(TASK):
Check every line of the data below for the word "server". Copy the ones that have it.

(TASK MATERIAL):

• • • • • • •

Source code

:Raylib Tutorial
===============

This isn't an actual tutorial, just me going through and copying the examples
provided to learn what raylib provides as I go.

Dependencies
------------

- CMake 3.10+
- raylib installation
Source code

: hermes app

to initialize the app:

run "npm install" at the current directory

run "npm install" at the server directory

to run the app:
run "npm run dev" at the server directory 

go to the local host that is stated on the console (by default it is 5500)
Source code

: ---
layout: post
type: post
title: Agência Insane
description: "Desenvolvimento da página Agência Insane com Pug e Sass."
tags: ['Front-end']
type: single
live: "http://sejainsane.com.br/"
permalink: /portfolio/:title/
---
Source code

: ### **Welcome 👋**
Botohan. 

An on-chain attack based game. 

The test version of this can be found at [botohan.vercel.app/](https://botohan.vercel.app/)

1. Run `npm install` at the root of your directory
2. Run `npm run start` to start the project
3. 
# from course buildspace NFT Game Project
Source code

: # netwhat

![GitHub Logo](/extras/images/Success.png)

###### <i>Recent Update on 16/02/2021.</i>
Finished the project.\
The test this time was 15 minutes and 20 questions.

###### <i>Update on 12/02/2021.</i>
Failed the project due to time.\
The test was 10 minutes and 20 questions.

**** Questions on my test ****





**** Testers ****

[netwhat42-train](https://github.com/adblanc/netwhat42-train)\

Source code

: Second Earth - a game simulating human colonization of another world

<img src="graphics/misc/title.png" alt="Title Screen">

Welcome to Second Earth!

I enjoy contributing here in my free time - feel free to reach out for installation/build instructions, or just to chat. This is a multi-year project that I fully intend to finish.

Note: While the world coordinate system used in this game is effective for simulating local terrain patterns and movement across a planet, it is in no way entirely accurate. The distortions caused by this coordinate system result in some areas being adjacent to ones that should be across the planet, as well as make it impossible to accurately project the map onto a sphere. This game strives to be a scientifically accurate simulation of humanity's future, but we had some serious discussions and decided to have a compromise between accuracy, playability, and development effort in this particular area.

• • • • • • •

(OUTPUT FOR THIS TASK):
run "npm install" at the server directory
run "npm run dev" at the server directory 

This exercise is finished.